An important consideration in specifying vibration response is to specify the nature of the input or driving force that causes the response. Disturbances, or inputs, are normally classified as either shock or as vibration, depending on how long the input lasts. An input is a shock if the disturbance is a sharp, aperiodic one lasting a relatively short time. In contrast, an input is a vibration if it lasts for a long time and has some oscillatory features.
The distinction between shock and vibration may not be always clear as the sources of shock and vibration disturbances are numerous and very difficult to place into categories. Often, inputs are a combination of several sources of different categories.
- Friction
The first two classical laws of friction, usually attributed to a French physicist Guillaume Amontons (1663-1705), read:
1. The force of friction is directly proportional to the applied load;
2. The force of friction is independent of the apparent area of contact.
However, in modern field mechanical design it is known that:
- Friction force is NOT proportional to load, NOT independent of area, and NOT independent of speed;
- Friction coefficients from tables represent specific conditions. Parameters of a particular application may be different.
- High friction and high wear do not always equate.
To manage friction, engineers and designers can use different approaches, some of them are:
- Making friction forces insignificant compared to other forces;
- Always preferring rotary over linear motion;
- Using rolling element bearings for drastically lower friction with high loads;
- Avoiding sliding contact of similar materials; etc.
- Design for Reliability Method
Design for reliability is a collection of techniques that are used to modify the initial design of a system to improve its reliability (National Research Council, 2015. Reliability Growth: Enhancing Defense System Reliability.
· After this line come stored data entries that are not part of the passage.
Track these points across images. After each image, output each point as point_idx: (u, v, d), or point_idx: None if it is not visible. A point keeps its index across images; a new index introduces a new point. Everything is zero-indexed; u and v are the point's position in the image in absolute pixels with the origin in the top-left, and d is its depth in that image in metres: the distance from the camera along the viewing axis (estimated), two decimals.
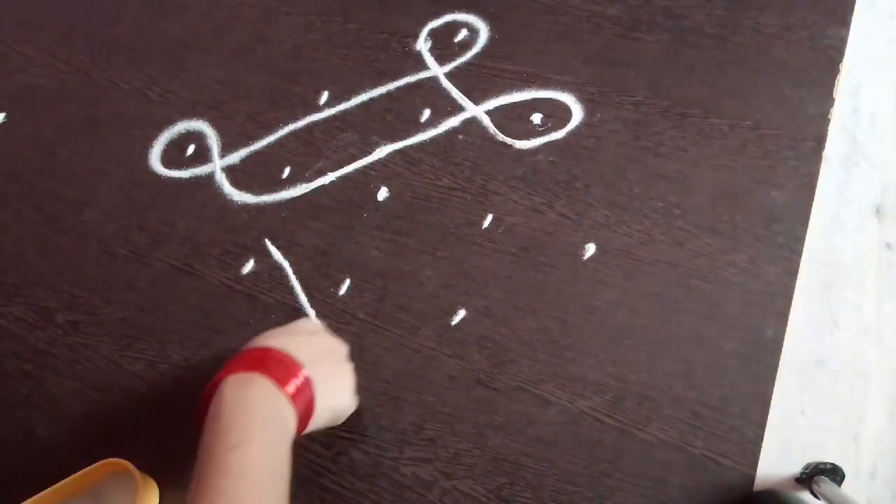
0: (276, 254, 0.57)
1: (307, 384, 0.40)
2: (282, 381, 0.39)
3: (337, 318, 0.54)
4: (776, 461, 0.47)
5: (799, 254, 0.52)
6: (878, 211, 0.54)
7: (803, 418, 0.48)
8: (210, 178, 0.61)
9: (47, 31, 0.71)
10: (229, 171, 0.61)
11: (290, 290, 0.56)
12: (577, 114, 0.59)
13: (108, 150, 0.64)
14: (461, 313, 0.53)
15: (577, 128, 0.58)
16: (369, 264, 0.56)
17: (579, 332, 0.51)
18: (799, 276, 0.51)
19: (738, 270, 0.52)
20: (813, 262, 0.52)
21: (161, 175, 0.62)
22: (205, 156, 0.62)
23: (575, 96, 0.59)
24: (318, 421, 0.42)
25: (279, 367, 0.40)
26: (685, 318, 0.51)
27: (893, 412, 0.49)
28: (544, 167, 0.57)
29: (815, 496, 0.45)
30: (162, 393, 0.54)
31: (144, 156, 0.63)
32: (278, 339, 0.42)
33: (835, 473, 0.45)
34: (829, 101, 0.56)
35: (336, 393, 0.44)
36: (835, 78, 0.57)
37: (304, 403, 0.40)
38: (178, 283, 0.57)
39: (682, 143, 0.56)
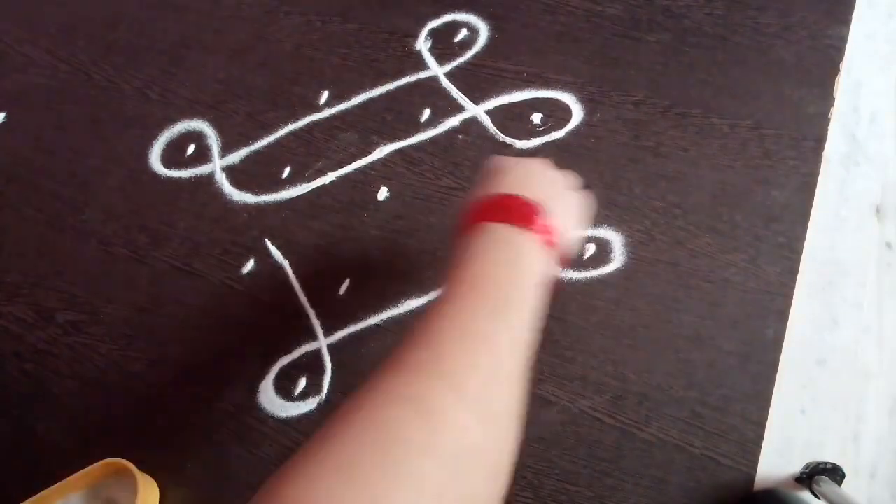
0: (276, 254, 0.57)
1: (556, 233, 0.36)
2: (546, 240, 0.35)
3: (337, 318, 0.54)
4: (776, 461, 0.47)
5: (799, 253, 0.52)
6: (878, 210, 0.54)
7: (803, 418, 0.48)
8: (210, 177, 0.61)
9: (47, 31, 0.71)
10: (229, 170, 0.61)
11: (290, 289, 0.56)
12: (577, 113, 0.58)
13: (108, 149, 0.64)
14: None
15: (578, 127, 0.58)
16: (369, 264, 0.56)
17: (579, 332, 0.51)
18: (799, 275, 0.51)
19: (739, 270, 0.52)
20: (813, 261, 0.52)
21: (161, 175, 0.62)
22: (205, 155, 0.62)
23: (575, 96, 0.59)
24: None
25: (541, 223, 0.35)
26: (685, 317, 0.51)
27: (894, 411, 0.49)
28: None
29: (816, 496, 0.45)
30: (162, 393, 0.54)
31: (144, 155, 0.63)
32: (539, 189, 0.37)
33: (835, 473, 0.45)
34: (829, 100, 0.56)
35: (570, 225, 0.39)
36: (835, 77, 0.57)
37: (560, 253, 0.37)
38: (178, 283, 0.57)
39: (683, 142, 0.56)
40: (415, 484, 0.24)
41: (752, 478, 0.47)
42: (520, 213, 0.35)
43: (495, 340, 0.30)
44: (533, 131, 0.58)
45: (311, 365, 0.53)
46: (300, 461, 0.24)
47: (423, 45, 0.64)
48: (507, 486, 0.28)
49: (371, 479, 0.23)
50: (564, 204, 0.38)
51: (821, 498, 0.45)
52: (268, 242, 0.58)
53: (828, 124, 0.55)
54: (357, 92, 0.62)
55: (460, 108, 0.60)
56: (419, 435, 0.25)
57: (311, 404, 0.52)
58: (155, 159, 0.63)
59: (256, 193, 0.60)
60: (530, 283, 0.33)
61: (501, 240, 0.34)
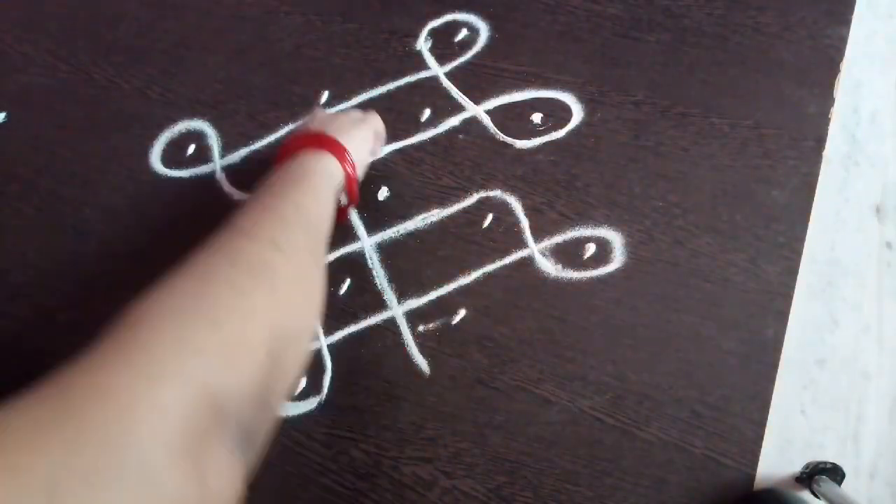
0: None
1: (341, 147, 0.48)
2: (330, 150, 0.47)
3: (337, 318, 0.54)
4: (776, 460, 0.47)
5: (799, 253, 0.52)
6: (878, 210, 0.54)
7: (803, 418, 0.48)
8: (210, 177, 0.61)
9: (47, 31, 0.71)
10: (230, 170, 0.61)
11: None
12: (578, 113, 0.59)
13: (109, 149, 0.64)
14: (461, 313, 0.53)
15: (578, 127, 0.58)
16: (369, 264, 0.56)
17: (579, 332, 0.51)
18: (799, 275, 0.51)
19: (739, 270, 0.52)
20: (813, 261, 0.52)
21: (161, 174, 0.62)
22: (205, 155, 0.62)
23: (575, 96, 0.59)
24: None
25: (323, 142, 0.47)
26: (685, 317, 0.51)
27: (894, 411, 0.49)
28: (544, 167, 0.57)
29: (816, 496, 0.45)
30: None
31: (145, 155, 0.63)
32: (313, 126, 0.50)
33: (835, 473, 0.46)
34: (829, 100, 0.56)
35: (358, 147, 0.51)
36: (835, 77, 0.57)
37: (352, 170, 0.49)
38: None
39: (683, 142, 0.56)
40: (226, 287, 0.32)
41: (752, 478, 0.47)
42: (312, 140, 0.47)
43: (280, 209, 0.40)
44: (533, 131, 0.58)
45: (312, 364, 0.53)
46: (142, 295, 0.31)
47: (423, 44, 0.64)
48: (317, 306, 0.38)
49: (192, 288, 0.32)
50: (354, 132, 0.50)
51: (821, 498, 0.45)
52: None
53: (828, 124, 0.55)
54: (357, 92, 0.63)
55: (460, 108, 0.60)
56: (223, 264, 0.34)
57: (311, 404, 0.52)
58: (155, 159, 0.63)
59: None
60: (311, 176, 0.44)
61: (299, 157, 0.46)
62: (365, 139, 0.52)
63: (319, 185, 0.44)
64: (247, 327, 0.30)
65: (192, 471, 0.24)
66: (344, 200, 0.52)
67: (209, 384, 0.26)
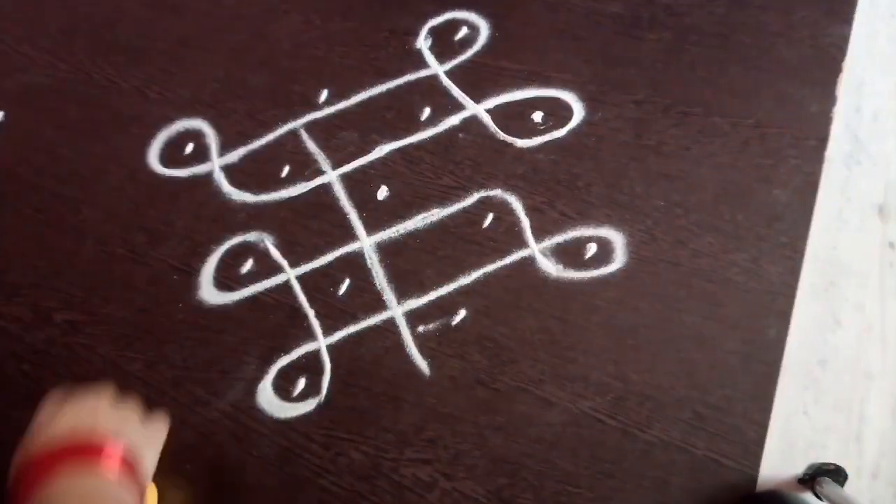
0: (276, 253, 0.57)
1: (132, 459, 0.36)
2: (124, 467, 0.35)
3: (336, 319, 0.54)
4: (779, 462, 0.47)
5: (801, 253, 0.51)
6: (880, 210, 0.53)
7: (806, 418, 0.48)
8: (209, 176, 0.61)
9: (47, 31, 0.71)
10: (228, 169, 0.61)
11: (290, 289, 0.55)
12: (579, 112, 0.58)
13: (108, 149, 0.64)
14: (462, 313, 0.53)
15: (579, 126, 0.58)
16: (369, 264, 0.55)
17: (580, 332, 0.51)
18: (801, 275, 0.51)
19: (741, 270, 0.51)
20: (815, 261, 0.51)
21: (160, 174, 0.62)
22: (203, 154, 0.62)
23: (576, 94, 0.59)
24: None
25: (113, 451, 0.35)
26: (687, 317, 0.50)
27: None
28: (545, 166, 0.57)
29: (818, 497, 0.45)
30: (160, 393, 0.53)
31: (143, 155, 0.63)
32: (78, 419, 0.37)
33: (838, 475, 0.45)
34: (831, 99, 0.56)
35: (150, 454, 0.40)
36: (837, 76, 0.56)
37: (139, 477, 0.37)
38: (176, 283, 0.57)
39: (684, 141, 0.56)
40: None
41: (754, 479, 0.46)
42: (88, 448, 0.35)
43: None
44: (534, 130, 0.58)
45: (311, 365, 0.53)
46: None
47: (423, 43, 0.63)
48: None
49: None
50: (131, 428, 0.38)
51: (823, 499, 0.44)
52: (267, 242, 0.57)
53: (830, 123, 0.55)
54: (357, 90, 0.62)
55: (461, 107, 0.60)
56: None
57: (310, 405, 0.52)
58: (154, 158, 0.62)
59: (255, 193, 0.59)
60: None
61: (76, 488, 0.33)
62: (147, 435, 0.40)
63: None
64: None
65: None
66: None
67: None
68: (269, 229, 0.58)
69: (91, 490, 0.33)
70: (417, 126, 0.60)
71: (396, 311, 0.54)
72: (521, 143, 0.58)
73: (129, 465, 0.35)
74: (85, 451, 0.35)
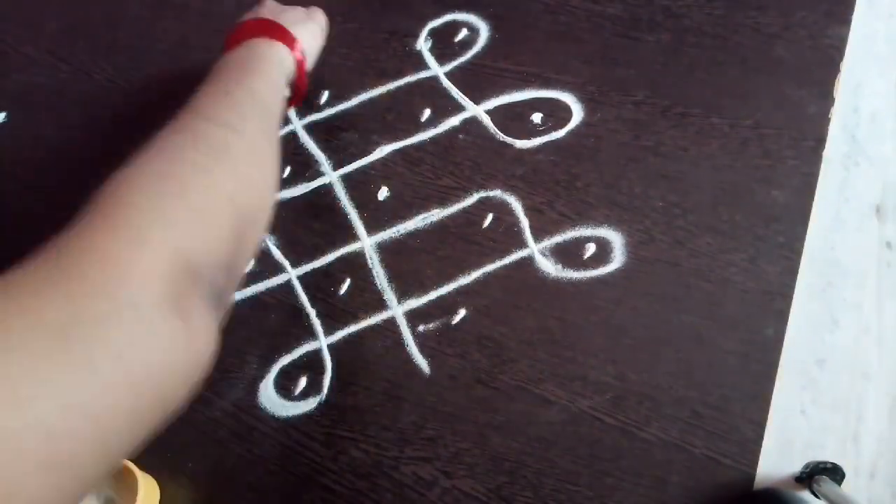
0: (277, 253, 0.57)
1: (293, 39, 0.51)
2: (283, 40, 0.49)
3: (337, 318, 0.54)
4: (776, 460, 0.47)
5: (799, 253, 0.52)
6: (878, 210, 0.54)
7: (803, 418, 0.48)
8: None
9: (47, 31, 0.71)
10: None
11: (291, 289, 0.56)
12: (578, 113, 0.59)
13: (108, 149, 0.64)
14: (461, 312, 0.53)
15: (578, 127, 0.58)
16: (369, 264, 0.56)
17: (579, 332, 0.51)
18: (799, 275, 0.51)
19: (739, 270, 0.52)
20: (813, 261, 0.52)
21: None
22: None
23: (575, 96, 0.59)
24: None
25: (277, 31, 0.50)
26: (685, 317, 0.51)
27: (894, 411, 0.49)
28: (545, 167, 0.57)
29: (816, 495, 0.45)
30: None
31: None
32: (264, 14, 0.52)
33: (835, 473, 0.46)
34: (829, 100, 0.56)
35: (310, 43, 0.54)
36: (835, 77, 0.57)
37: (300, 61, 0.51)
38: None
39: (683, 142, 0.56)
40: (189, 165, 0.35)
41: (752, 477, 0.47)
42: (265, 28, 0.49)
43: (235, 94, 0.42)
44: (533, 131, 0.58)
45: (312, 364, 0.53)
46: (112, 177, 0.33)
47: (423, 44, 0.64)
48: (272, 182, 0.41)
49: (157, 167, 0.34)
50: (304, 24, 0.53)
51: (821, 498, 0.45)
52: (268, 242, 0.58)
53: (828, 124, 0.55)
54: (357, 92, 0.62)
55: (461, 108, 0.60)
56: (183, 145, 0.37)
57: (311, 404, 0.52)
58: None
59: None
60: (265, 63, 0.47)
61: (249, 45, 0.48)
62: (314, 33, 0.54)
63: (272, 71, 0.47)
64: (210, 200, 0.34)
65: (179, 320, 0.28)
66: (288, 93, 0.52)
67: (183, 250, 0.30)
68: (270, 229, 0.58)
69: (270, 55, 0.48)
70: (418, 127, 0.60)
71: (397, 310, 0.54)
72: (521, 143, 0.58)
73: (292, 43, 0.50)
74: (275, 30, 0.49)
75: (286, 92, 0.49)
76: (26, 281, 0.26)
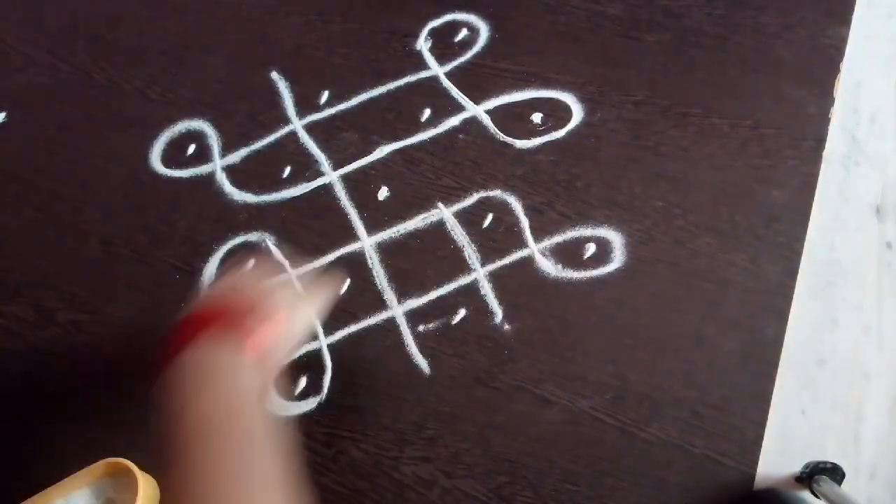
0: (277, 253, 0.57)
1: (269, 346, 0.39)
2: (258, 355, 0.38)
3: (337, 318, 0.54)
4: (776, 460, 0.47)
5: (799, 253, 0.52)
6: (878, 210, 0.54)
7: (803, 418, 0.48)
8: (210, 177, 0.61)
9: (47, 30, 0.71)
10: (230, 170, 0.61)
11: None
12: (578, 113, 0.59)
13: (109, 149, 0.64)
14: (461, 312, 0.53)
15: (578, 127, 0.58)
16: (369, 264, 0.56)
17: (579, 332, 0.51)
18: (799, 275, 0.51)
19: (739, 270, 0.52)
20: (813, 261, 0.52)
21: (161, 174, 0.62)
22: (205, 155, 0.62)
23: (575, 96, 0.59)
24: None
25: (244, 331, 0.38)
26: (685, 317, 0.51)
27: (894, 411, 0.49)
28: (545, 167, 0.57)
29: (816, 495, 0.45)
30: (163, 392, 0.54)
31: (145, 155, 0.63)
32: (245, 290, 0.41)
33: (835, 473, 0.46)
34: (829, 100, 0.56)
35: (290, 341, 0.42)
36: (835, 77, 0.57)
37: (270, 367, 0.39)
38: (178, 283, 0.57)
39: (683, 142, 0.56)
40: None
41: (752, 477, 0.47)
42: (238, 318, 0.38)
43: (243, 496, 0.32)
44: (533, 131, 0.58)
45: (312, 364, 0.53)
46: None
47: (423, 44, 0.64)
48: None
49: None
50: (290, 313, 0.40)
51: (821, 498, 0.45)
52: (268, 242, 0.58)
53: (828, 124, 0.55)
54: (357, 92, 0.62)
55: (460, 108, 0.60)
56: None
57: (311, 404, 0.52)
58: (155, 159, 0.63)
59: (257, 193, 0.60)
60: (253, 428, 0.35)
61: (215, 356, 0.37)
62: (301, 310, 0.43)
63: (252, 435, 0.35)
64: None
65: None
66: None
67: None
68: (270, 229, 0.58)
69: (226, 364, 0.36)
70: (418, 127, 0.60)
71: (397, 310, 0.54)
72: (521, 143, 0.58)
73: (266, 354, 0.38)
74: (234, 321, 0.38)
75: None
76: None
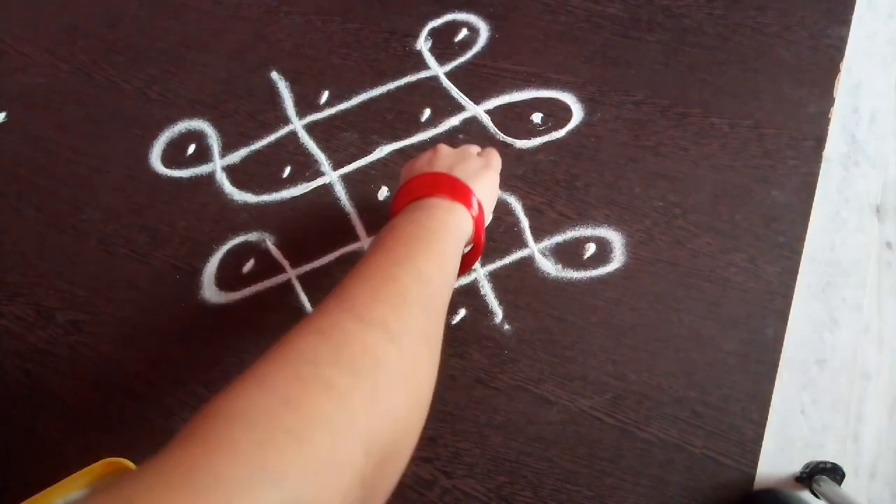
0: (277, 253, 0.57)
1: (473, 197, 0.43)
2: (464, 201, 0.42)
3: None
4: (776, 460, 0.47)
5: (799, 253, 0.52)
6: (878, 210, 0.54)
7: (803, 417, 0.48)
8: (210, 177, 0.61)
9: (47, 30, 0.71)
10: (230, 170, 0.61)
11: (291, 289, 0.56)
12: (578, 113, 0.59)
13: (109, 149, 0.64)
14: (462, 312, 0.53)
15: (578, 127, 0.58)
16: None
17: (579, 332, 0.51)
18: (799, 275, 0.51)
19: (739, 269, 0.52)
20: (813, 261, 0.52)
21: (161, 174, 0.62)
22: (205, 155, 0.62)
23: (575, 96, 0.59)
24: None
25: (457, 190, 0.43)
26: (685, 317, 0.51)
27: (893, 411, 0.49)
28: (545, 166, 0.57)
29: (816, 495, 0.45)
30: (162, 392, 0.54)
31: (145, 155, 0.63)
32: (441, 165, 0.45)
33: (835, 473, 0.46)
34: (829, 100, 0.56)
35: (488, 197, 0.46)
36: (835, 77, 0.57)
37: (479, 219, 0.43)
38: (178, 283, 0.57)
39: (683, 142, 0.56)
40: (320, 388, 0.27)
41: (752, 477, 0.47)
42: (443, 187, 0.42)
43: (400, 279, 0.34)
44: (533, 131, 0.58)
45: None
46: (234, 383, 0.27)
47: (423, 44, 0.64)
48: (426, 405, 0.33)
49: (282, 387, 0.27)
50: (483, 176, 0.45)
51: (821, 497, 0.45)
52: (268, 242, 0.58)
53: (828, 124, 0.55)
54: (357, 92, 0.63)
55: (461, 108, 0.60)
56: (324, 354, 0.29)
57: None
58: (155, 159, 0.63)
59: (257, 193, 0.60)
60: (442, 235, 0.39)
61: (424, 207, 0.41)
62: (492, 184, 0.47)
63: (448, 246, 0.39)
64: (337, 443, 0.27)
65: None
66: (466, 248, 0.45)
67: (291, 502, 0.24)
68: (270, 229, 0.58)
69: (446, 222, 0.40)
70: (418, 127, 0.60)
71: None
72: (521, 143, 0.58)
73: (469, 202, 0.42)
74: (453, 189, 0.42)
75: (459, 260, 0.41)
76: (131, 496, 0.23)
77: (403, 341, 0.32)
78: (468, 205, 0.42)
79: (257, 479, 0.24)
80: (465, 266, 0.46)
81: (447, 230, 0.40)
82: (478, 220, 0.43)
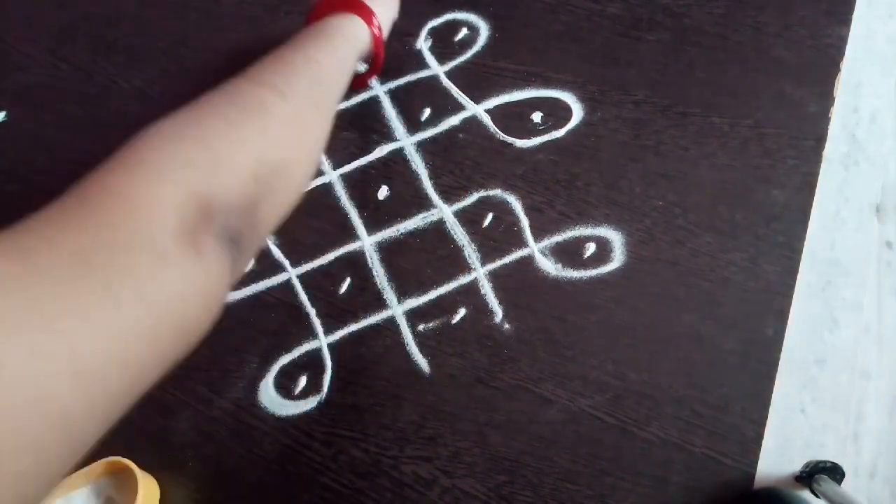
0: (277, 253, 0.57)
1: (374, 17, 0.51)
2: (360, 14, 0.50)
3: (337, 318, 0.54)
4: (776, 460, 0.47)
5: (799, 252, 0.52)
6: (878, 210, 0.54)
7: (803, 417, 0.48)
8: None
9: (47, 30, 0.71)
10: None
11: (291, 288, 0.56)
12: (578, 112, 0.59)
13: (109, 149, 0.64)
14: (461, 312, 0.53)
15: (578, 126, 0.58)
16: (369, 263, 0.56)
17: (579, 331, 0.51)
18: (799, 274, 0.51)
19: (738, 269, 0.52)
20: (813, 260, 0.52)
21: None
22: None
23: (575, 95, 0.59)
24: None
25: (354, 5, 0.50)
26: (685, 316, 0.51)
27: (893, 411, 0.49)
28: (545, 166, 0.57)
29: (816, 495, 0.45)
30: (162, 392, 0.54)
31: None
32: None
33: (835, 472, 0.46)
34: (829, 99, 0.56)
35: (386, 14, 0.54)
36: (835, 77, 0.57)
37: (378, 36, 0.51)
38: None
39: (683, 141, 0.56)
40: (218, 119, 0.35)
41: (751, 477, 0.47)
42: (342, 2, 0.50)
43: (288, 57, 0.42)
44: (533, 130, 0.58)
45: (312, 364, 0.53)
46: (161, 119, 0.34)
47: (423, 44, 0.64)
48: (314, 150, 0.41)
49: (183, 124, 0.34)
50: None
51: (821, 497, 0.45)
52: (268, 241, 0.58)
53: (828, 124, 0.55)
54: (357, 91, 0.62)
55: (460, 107, 0.60)
56: (221, 102, 0.37)
57: (311, 403, 0.52)
58: None
59: None
60: (334, 33, 0.47)
61: (328, 19, 0.48)
62: (390, 4, 0.55)
63: (339, 44, 0.46)
64: (234, 151, 0.34)
65: (192, 252, 0.29)
66: (363, 68, 0.55)
67: (198, 190, 0.30)
68: None
69: (343, 28, 0.48)
70: (417, 126, 0.60)
71: (397, 310, 0.54)
72: (521, 143, 0.58)
73: (378, 30, 0.51)
74: (351, 4, 0.50)
75: (359, 67, 0.50)
76: (48, 217, 0.27)
77: (289, 97, 0.38)
78: (365, 17, 0.49)
79: (174, 161, 0.31)
80: (361, 82, 0.58)
81: (342, 34, 0.47)
82: (375, 35, 0.50)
Washington, DC).
The statistical measure of the probability that a mechanical element will not fail in use is called the reliability of that element. It can be quantified as:
0 ≤ R ≤ 1
If in the above equation R=0.90 that means that there is 90% chance that the part will perform its proper function without failure.
Analysis that leads to an assessment of reliability addresses uncertainties, or their estimates, in parameters that describe the situation.